Last year 35.5 million people (equivalent to over half the population of the UK) were forced to flee their homes and find refuge elsewhere. For World Refugee Day Al Jazeera took a closer look at where refugees come from and where they go.
Visualizing the Global Flow of 35 Million Refugees is illustrated with two interactive maps: one showing the countries where refugees originated from last year, and the other showing the countries where refugees settled. Both maps are simple and effective, using proportional circles to show the number of refugees fleeing or entering each country and linear annotations to highlight the six countries most affected.
According to the UN data used for Al Jazeera's 'Where do refugees come from?' map Syria, Palestine, Ukraine, Afghanistan, Venezuela and South Sudan were the six countries where the most people were forced to leave their homes in 2022.
In recent years in many so called 'first world' countries immigration has become a key issue, with right-wing 'populist' politicians attempting to use immigration as a handy scapegoat for falling living standards. Al Jazeera's map showing where refugees settle clearly shows that 'first world' countries, far from being swamped by refugees, are in fact mostly shirking any responsibility for housing the world's displaced and dispossessed.
Al Jazeera's map shows that America took in about 1/7th on the number of refugees housed by Colombia last year. In fact in 2022 the USA accepted less refugees than Colombia, Peru, Chile and Ecuador.
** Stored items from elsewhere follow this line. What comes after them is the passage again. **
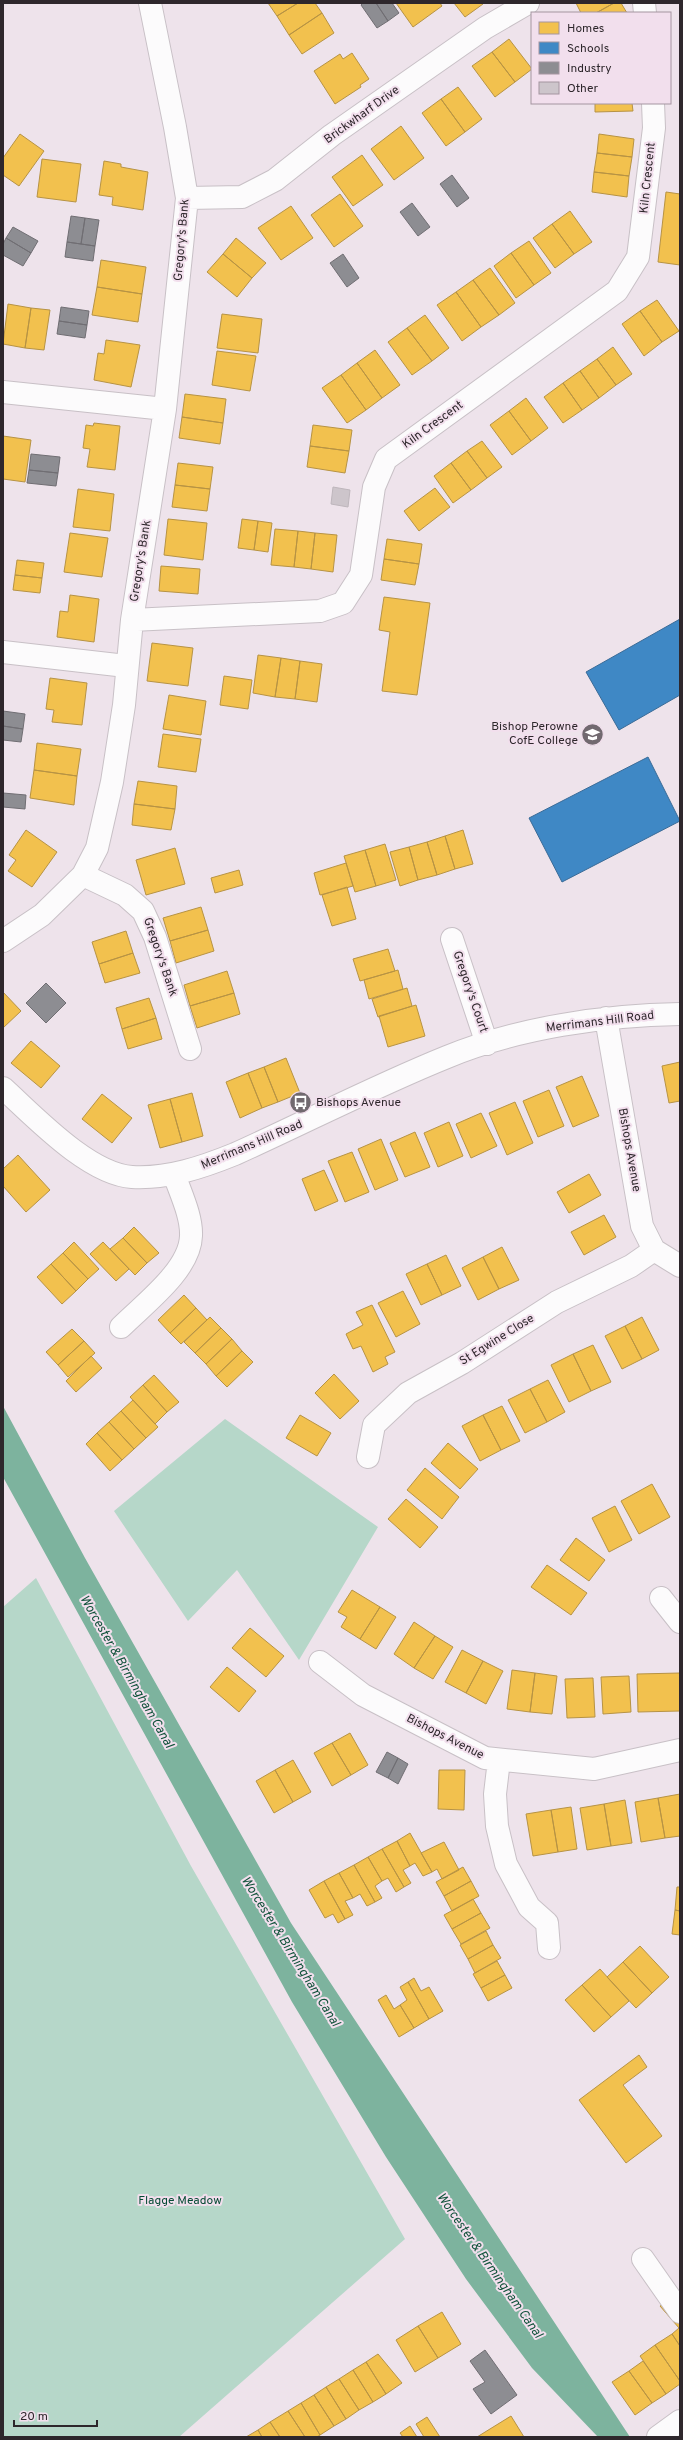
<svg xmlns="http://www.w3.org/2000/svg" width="683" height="2440" font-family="Overpass,sans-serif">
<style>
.green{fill:#b6d7c9}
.water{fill:#7db39e}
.homes{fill:#f2c14e;stroke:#b79344}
.schools{fill:#3f88c5;stroke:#3a6b97}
.industry{fill:#8d8d92;stroke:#706e73}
.building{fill:#cdc5cb;stroke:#beb6bc}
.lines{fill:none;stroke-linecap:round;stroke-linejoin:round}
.minor-casing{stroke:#c8c0c6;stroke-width:24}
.minor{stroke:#fcfbfc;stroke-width:22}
.labels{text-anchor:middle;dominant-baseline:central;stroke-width:4;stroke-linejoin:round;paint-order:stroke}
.street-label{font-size:12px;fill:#2e272c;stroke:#f2dfed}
.poi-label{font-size:12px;fill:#2e272c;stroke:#f2dfed;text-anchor:end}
.park-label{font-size:12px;fill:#054b34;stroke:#f2dfed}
.water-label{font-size:13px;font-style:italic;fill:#10523a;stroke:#f2dfed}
</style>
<rect width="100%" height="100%" fill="#eee3eb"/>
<path class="green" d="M225,1419L378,1527L299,1660L237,1570L188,1621L114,1511Z
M36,1578L191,1866L405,2239L179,2437H3V1607Z"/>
<path class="water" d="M3,1406L85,1558L291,1923L630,2437H598L532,2368L466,2279L386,2157L292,2002L3,1477Z"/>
<path class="homes" d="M268,3H298L277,16Z
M298,3H315L322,13L289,35L277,16Z
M396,3H440L442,6L413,27Z
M454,3H482L483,4L465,17Z
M576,3H614L596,13H581Z
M614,3H621L627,13H596Z
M322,13L334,33L302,54L289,35Z
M509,39L532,69L515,82L492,52Z
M492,52L515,82L495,97L472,66Z
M352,53L369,79L360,85L361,87L335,104L314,71L340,54L343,59Z
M458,87L482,119L465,132L441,99Z
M441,99L465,132L446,146L422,113Z
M595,103H632L633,111L595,112Z
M401,126L424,158L394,180L371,149Z
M20,134L44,151L19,186L3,175V158Z
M599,134L634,139L632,157L597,153Z
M597,153L632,157L629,176L594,172Z
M362,155L383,185L353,206L332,177Z
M42,159L81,164L76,202L37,197Z
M104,161L121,164V167L148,172L143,210L112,205L113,197L99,195Z
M594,172L629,176L627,197L592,192Z
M666,192L680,194V265L658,262Z
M340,194L363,226L334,247L311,215Z
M291,206L313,238L281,260L258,228Z
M570,211L592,242L574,254L552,224Z
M552,224L574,254L555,268L533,238Z
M236,238L266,263L252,278L223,254Z
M529,241L551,273L534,285L511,253Z
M511,253L534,285L516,298L494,266Z
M223,254L252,278L237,297L207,272Z
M101,260L146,267L142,294L97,287Z
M490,268L515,303L499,315L473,280Z
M473,280L499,315L481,327L456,292Z
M97,287L142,294L138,322L92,315Z
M456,292L481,327L462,341L437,305Z
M657,300L679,331L662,342L640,311Z
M8,304L31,308L25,348L3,344Z
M31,308L50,310L44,350L25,348Z
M640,311L662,342L644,356L622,324Z
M222,314L262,319L258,353L217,348Z
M425,315L449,348L432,361L407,328Z
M407,328L432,361L412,375L388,342Z
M106,340L140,345L131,387L94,380L98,353L104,354Z
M613,347L632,374L616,385L597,359Z
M375,350L400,385L382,398L357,363Z
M217,351L256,356L250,391L212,385Z
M597,359L616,385L599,398L580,371Z
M357,363L382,398L366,410L341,375Z
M580,371L599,398L582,410L563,383Z
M341,375L366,410L347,423L322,388Z
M563,383L582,410L563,423L544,397Z
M185,394L226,399L223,423L182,417Z
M526,398L548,428L531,441L509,411Z
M509,411L531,441L512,455L490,425Z
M182,417L223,423L220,444L179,438Z
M94,423L120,426L115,470L87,467L90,449L83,448L86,425L93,426Z
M313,425L352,430L349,451L310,446Z
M3,436L31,440L25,482L3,479Z
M482,441L502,467L487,478L467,451Z
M310,446L349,451L345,473L307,467Z
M467,451L487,478L471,490L451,463Z
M178,463L213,467L210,489L175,485Z
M451,463L471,490L453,503L434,476Z
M175,485L210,489L207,511L172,507Z
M435,488L450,507L419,531L404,511Z
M78,489L114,494L110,531L73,527Z
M168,519L207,523L203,560L164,555Z
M242,519L258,521L254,550L238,548Z
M258,521L272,523L268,552L254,550Z
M275,529L298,531L294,567L271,565Z
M298,531L315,533L311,569L294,567Z
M70,533L108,538L102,577L64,572Z
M315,533L337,535L333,572L311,569Z
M387,539L422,544L419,564L384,559Z
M384,559L419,564L415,585L381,580Z
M17,560L44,563L42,578L15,575Z
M161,566L200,569L198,594L159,591Z
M15,575L42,578L40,593L13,590Z
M70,595L99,599L94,642L57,637L60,611L68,612Z
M384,597L430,603L417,695L382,691L390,632L379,630Z
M152,643L193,648L188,686L147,681Z
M258,655L281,658L275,697L253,693Z
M281,658L300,661L295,699L275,697Z
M300,661L322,664L317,702L295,699Z
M224,676L252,680L248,709L220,705Z
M50,678L87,683L82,725L52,722L54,710L46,709Z
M169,695L206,701L201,735L163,729Z
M163,734L201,739L196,772L158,767Z
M37,743L81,749L77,776L34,770Z
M34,770L77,776L74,805L30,798Z
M138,781L177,786L175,809L134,804Z
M134,804L175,809L171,830L132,825Z
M26,830L57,852L32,887L8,871L16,860L9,855Z
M463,830L473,864L455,869L445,836Z
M445,836L455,869L437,875L427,842Z
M427,842L437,875L418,880L409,847Z
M385,844L396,880L376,886L365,850Z
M409,847L418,880L400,886L390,852Z
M175,848L185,884L146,895L136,860Z
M365,850L376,886L355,892L344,856Z
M346,863L353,886L320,895L314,873Z
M239,870L243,885L215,893L211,878Z
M347,887L356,919L332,926L322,895Z
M201,907L208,930L170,941L163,918Z
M208,930L214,951L176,963L170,941Z
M126,931L133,953L99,964L92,942Z
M388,949L395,971L360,981L353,959Z
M133,953L140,973L105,983L99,964Z
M398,970L403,989L369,999L364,980Z
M227,971L234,993L190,1006L184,985Z
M407,988L412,1006L378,1017L372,999Z
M3,992L21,1011L3,1028Z
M234,993L240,1014L197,1028L190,1006Z
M149,998L156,1018L122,1029L116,1008Z
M416,1005L425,1036L388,1047L379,1016Z
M156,1018L162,1039L128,1049L122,1029Z
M31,1041L60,1066L41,1088L11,1063Z
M286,1058L300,1093L278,1102L264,1067Z
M680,1062V1101L669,1103L662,1066Z
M264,1067L278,1102L262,1108L248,1073Z
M248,1073L262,1108L240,1118L226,1082Z
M582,1076L599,1116L573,1127L556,1087Z
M549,1090L564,1126L538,1137L523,1101Z
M192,1093L203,1136L182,1142L170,1099Z
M102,1094L132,1118L112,1143L82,1119Z
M170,1099L182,1142L160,1148L148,1105Z
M515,1102L533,1143L507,1155L489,1113Z
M481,1113L497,1146L471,1158L456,1124Z
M449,1122L463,1156L438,1167L424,1133Z
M415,1132L430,1167L405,1177L390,1143Z
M381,1139L398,1180L375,1190L358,1149Z
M352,1152L369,1192L345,1202L328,1161Z
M18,1155L50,1190L26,1212L3,1186V1169Z
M324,1170L338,1201L315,1211L302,1179Z
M589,1174L601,1195L569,1213L557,1192Z
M604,1215L616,1237L584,1255L571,1232Z
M134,1227L159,1253L147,1263L123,1238Z
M123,1238L147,1263L135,1275L110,1249Z
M74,1242L99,1269L88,1279L63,1253Z
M103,1242L129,1269L116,1281L90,1254Z
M502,1247L519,1280L499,1289L483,1257Z
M63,1253L88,1279L76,1291L51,1264Z
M446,1255L461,1286L442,1295L427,1264Z
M483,1257L499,1289L478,1300L462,1268Z
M51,1264L76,1291L62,1304L37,1277Z
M427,1264L442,1295L421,1305L406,1274Z
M403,1291L420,1324L396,1337L378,1303Z
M184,1295L196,1308L170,1333L158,1320Z
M372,1305L395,1352L385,1357L388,1364L373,1372L361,1346L353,1349L346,1334L363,1325L356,1312Z
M196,1308L207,1320L181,1344L170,1333Z
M210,1317L221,1328L195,1353L184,1342Z
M642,1317L659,1350L642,1359L625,1326Z
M625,1326L642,1359L622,1369L605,1336Z
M221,1328L232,1339L206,1364L195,1353Z
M72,1329L84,1341L58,1365L46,1352Z
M232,1339L242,1351L216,1376L206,1364Z
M84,1341L95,1353L68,1377L58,1365Z
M593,1345L611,1382L591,1391L573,1354Z
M242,1351L253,1362L227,1387L216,1376Z
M573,1354L591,1391L569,1402L551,1365Z
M91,1356L102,1368L76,1392L66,1381Z
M334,1374L359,1401L340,1419L315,1393Z
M154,1375L179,1402L167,1412L143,1385Z
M548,1380L565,1412L547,1422L530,1389Z
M143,1385L167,1412L155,1424L130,1397Z
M530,1389L547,1422L525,1433L508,1400Z
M133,1400L158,1427L146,1438L121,1411Z
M502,1406L520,1441L501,1450L483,1415Z
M121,1411L146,1438L134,1449L109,1422Z
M300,1415L331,1433L317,1456L286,1438Z
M483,1415L501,1450L480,1461L462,1426Z
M109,1422L134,1449L122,1460L97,1433Z
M97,1433L122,1460L110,1471L86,1444Z
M448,1443L478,1469L460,1489L431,1463Z
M425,1468L459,1497L442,1519L407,1490Z
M652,1484L670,1517L639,1534L621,1501Z
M406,1499L438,1527L420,1548L388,1519Z
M615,1506L632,1540L609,1552L592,1518Z
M576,1538L605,1560L589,1581L560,1560Z
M547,1565L587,1593L571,1615L531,1587Z
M352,1590L380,1607L360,1639L341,1627L347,1617L338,1612Z
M380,1607L396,1617L376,1649L360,1639Z
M414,1622L435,1636L414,1668L394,1654Z
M250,1628L284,1656L266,1677L232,1648Z
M435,1636L453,1647L433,1679L414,1668Z
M462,1650L483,1661L466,1693L445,1682Z
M483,1661L503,1671L486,1704L466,1693Z
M227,1667L256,1691L239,1712L210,1687Z
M512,1670L535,1673L530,1712L507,1709Z
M535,1673L557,1676L552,1714L530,1712Z
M680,1673V1711L638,1712L637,1674Z
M629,1676L631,1712L603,1714L601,1677Z
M593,1678L595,1717L567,1718L565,1679Z
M350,1733L368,1765L351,1775L332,1743Z
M332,1743L351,1775L332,1786L314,1753Z
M293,1760L311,1792L293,1802L275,1770Z
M275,1770L293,1802L274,1813L256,1781Z
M439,1770H465L464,1810L438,1809Z
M680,1794V1836L665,1838L658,1798Z
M658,1798L665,1838L641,1842L635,1802Z
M625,1800L632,1843L611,1846L604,1804Z
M604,1804L611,1846L587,1850L580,1808Z
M571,1807L577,1849L558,1852L551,1810Z
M551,1810L558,1852L533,1856L526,1814Z
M410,1833L432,1872L423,1876L415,1863L410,1866L397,1841Z
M397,1841L410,1866L403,1870L411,1883L404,1887L382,1849Z
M444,1842L459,1870L442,1879L437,1869L432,1872L421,1853Z
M382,1849L404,1887L396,1892L388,1878L382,1881L368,1857Z
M368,1857L382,1881L375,1886L382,1898L375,1902L354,1865Z
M354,1865L375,1902L367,1906L360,1894L353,1898L339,1873Z
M463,1867L471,1881L444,1896L436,1882Z
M339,1873L353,1898L345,1901L353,1915L345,1919L324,1881Z
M324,1881L345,1919L338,1923L333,1914L325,1918L309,1890Z
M471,1881L479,1896L452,1911L444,1896Z
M677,1887H680V1911L675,1910Z
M473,1899L481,1913L452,1929L444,1915Z
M675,1910L680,1911V1935L672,1934Z
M481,1913L490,1928L461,1944L452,1929Z
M486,1931L493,1945L468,1959L460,1945Z
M493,1945L501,1958L475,1973L468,1959Z
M640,1946L669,1977L652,1993L623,1962Z
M497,1961L505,1975L481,1988L473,1974Z
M623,1962L652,1993L636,2008L607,1977Z
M600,1969L629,2001L611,2017L582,1985Z
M505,1975L512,1988L488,2001L481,1988Z
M414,1978L421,1991L429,1987L443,2011L429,2019L408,1982Z
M408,1982L429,2019L414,2028L400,2005L407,2000L400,1987Z
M582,1985L611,2017L594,2032L565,2000Z
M386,1995L394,2009L400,2005L414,2028L399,2037L378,2000Z
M639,2055L647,2067L623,2085L662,2136L626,2163L579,2100Z
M669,2301L680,2317V2346L672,2334L679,2328L660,2306Z
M442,2312L461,2344L438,2358L418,2326Z
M418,2326L438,2358L415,2372L396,2340Z
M672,2334L680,2346V2381L655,2345Z
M655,2345L680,2381V2384L666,2394L640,2356Z
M378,2354L402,2383L386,2394L366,2362Z
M643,2361L666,2394L652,2403L629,2371Z
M366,2362L386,2394L373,2402L353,2370Z
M353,2370L373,2402L359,2410L339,2379Z
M629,2371L652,2403L635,2415L612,2382Z
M339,2379L359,2410L346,2419L326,2387Z
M326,2387L346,2419L334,2426L314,2395Z
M314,2395L334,2426L320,2435L301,2403Z
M301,2403L320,2435L317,2437H305L288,2411Z
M288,2411L305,2437H280L270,2422Z
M511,2416L524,2437H477Z
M427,2417L440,2437H424L416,2424Z
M270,2422L280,2437H262L258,2430Z
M410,2426L417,2437H403L400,2433Z
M258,2430L262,2437H246Z"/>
<path class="schools" d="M680,619V695L619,730L586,672Z
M648,757L680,821L562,882L529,818Z"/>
<path class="industry" d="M363,3H376L388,21L377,28L361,5Z
M376,3H392L399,13L388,21Z
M452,175L469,198L457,207L440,184Z
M412,203L430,227L418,236L400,212Z
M71,216L85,218L81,244L67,242Z
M85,218L99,220L95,246L81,244Z
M13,227L38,241L31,253L6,238Z
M6,238L31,253L23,266L3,255V244Z
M67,242L95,246L93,261L65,257Z
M343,254L359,278L347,287L330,263Z
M61,307L89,311L87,325L59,321Z
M59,321L87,325L85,338L57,334Z
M31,454L60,457L58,473L29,470Z
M29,470L58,473L56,486L27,483Z
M3,711L25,714L23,729L3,726Z
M3,726L23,729L21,742L3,740Z
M3,793L26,795L25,809L3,807Z
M46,983L66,1003L46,1023L26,1003Z
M387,1752L398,1758L388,1778L376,1772Z
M398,1758L408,1764L398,1784L388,1778Z
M485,2350L517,2395L491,2414L473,2389L485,2382L470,2361Z"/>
<path class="building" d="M333,487L350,490L348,507L331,504Z"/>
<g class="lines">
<defs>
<path id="minor" d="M644,3L645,13
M187,198L242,197L275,180L332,135L485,28L528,3
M3,392L165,409
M132,620L320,611L343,603L361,575L374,487L386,459L617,291L638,257L654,128L653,103
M3,652L126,666
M83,875L125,895L143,911L155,937L190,1049
M452,939L487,1044
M3,941L42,915L83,875L97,848L112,782L124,705L132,620L165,409L187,198L175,127L150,3
M606,1018L642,1226L654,1250L680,1266
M3,1088C34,1116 88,1174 132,1177C168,1179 203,1167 235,1154C306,1122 375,1086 447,1057C517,1028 605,1015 680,1014
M121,1327C144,1304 190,1270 191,1236C192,1216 180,1192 174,1174
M368,1457L374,1425L408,1393L462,1363L557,1302L631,1266L654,1250
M661,1598L680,1622
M320,1662L363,1695L485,1758L594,1769L680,1750
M499,1760L495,1794L497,1826L506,1864L529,1907L547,1923L549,1948
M643,2259L680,2312
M658,2437L680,2421"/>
</defs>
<use href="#minor" class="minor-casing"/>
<use href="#minor" class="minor"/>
</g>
<defs>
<symbol id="school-disc" viewBox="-11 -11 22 22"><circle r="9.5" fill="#71696f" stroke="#f2dfed"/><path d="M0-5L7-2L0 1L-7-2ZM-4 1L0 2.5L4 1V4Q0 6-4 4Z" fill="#fff"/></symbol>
<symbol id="bus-disc" viewBox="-11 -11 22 22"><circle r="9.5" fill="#71696f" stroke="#f2dfed"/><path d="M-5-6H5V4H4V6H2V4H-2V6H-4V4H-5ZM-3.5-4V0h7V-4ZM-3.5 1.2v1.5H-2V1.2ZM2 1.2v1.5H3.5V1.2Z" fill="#fff"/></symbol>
</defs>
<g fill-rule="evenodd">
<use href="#school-disc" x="580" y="722" width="25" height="25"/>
<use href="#bus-disc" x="288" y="1090" width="25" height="25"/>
</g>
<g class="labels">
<g class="street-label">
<text transform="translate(362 115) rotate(-36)">Brickwharf Drive</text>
<text transform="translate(648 178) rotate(-84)">Kiln Crescent</text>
<text transform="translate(182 240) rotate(-85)">Gregory's Bank</text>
<text transform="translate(433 425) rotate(-36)">Kiln Crescent</text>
<text transform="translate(141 561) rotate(-81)">Gregory's Bank</text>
<text transform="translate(160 957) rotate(71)">Gregory's Bank</text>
<text transform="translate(470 992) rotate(71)">Gregory's Court</text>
<text transform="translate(600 1022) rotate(-7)">Merrimans Hill Road</text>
<text transform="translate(252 1145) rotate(-23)">Merrimans Hill Road</text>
<text transform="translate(629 1150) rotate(80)">Bishops Avenue</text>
<text transform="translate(497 1340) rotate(-32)">St Egwine Close</text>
<text transform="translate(445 1737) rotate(27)">Bishops Avenue</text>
</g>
<g class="poi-label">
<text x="578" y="727">Bishop Perowne<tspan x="578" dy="14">CofE College</tspan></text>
<text x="316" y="1103" text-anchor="start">Bishops Avenue</text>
</g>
<g class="park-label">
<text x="180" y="2201">Flagge Meadow</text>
</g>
<g class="water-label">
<text transform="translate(126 1672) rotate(60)">Worcester &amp; Birmingham Canal</text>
<text transform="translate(290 1952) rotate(58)">Worcester &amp; Birmingham Canal</text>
<text transform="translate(489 2266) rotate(55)">Worcester &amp; Birmingham Canal</text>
</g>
</g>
<rect width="683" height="2440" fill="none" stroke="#2e272c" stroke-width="8"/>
<rect x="531" y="12" width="140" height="92" fill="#f2dfed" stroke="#a495a0"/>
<rect x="539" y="22" width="20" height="12" fill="#f2c14e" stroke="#a495a0"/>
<text x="567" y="32" font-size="12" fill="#2e272c">Homes</text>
<rect x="539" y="42" width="20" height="12" fill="#3f88c5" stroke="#a495a0"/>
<text x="567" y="52" font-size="12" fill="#2e272c">Schools</text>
<rect x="539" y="62" width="20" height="12" fill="#8d8d92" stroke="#a495a0"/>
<text x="567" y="72" font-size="12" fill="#2e272c">Industry</text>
<rect x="539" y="82" width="20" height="12" fill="#cdc5cb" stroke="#a495a0"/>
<text x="567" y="92" font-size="12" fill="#2e272c">Other</text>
<path d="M14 2420v6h83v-6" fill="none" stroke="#2e272c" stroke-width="2"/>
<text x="20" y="2420" font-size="12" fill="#2e272c" stroke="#f2dfed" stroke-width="3" paint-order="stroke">20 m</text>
</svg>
Globally Turkey, Jordan and Iran were the three countries who took in the most refugees in 2022.
Some in the West might argue that it is not their responsibility to shelter the world's huddled masses. In fact you don't have to be much of a political historian to realize that from Palestine to Syria the geopolitical activities of 'first world' countries have played significant contributions to the displacement of innocent people from their homes, forcing them to become refugees.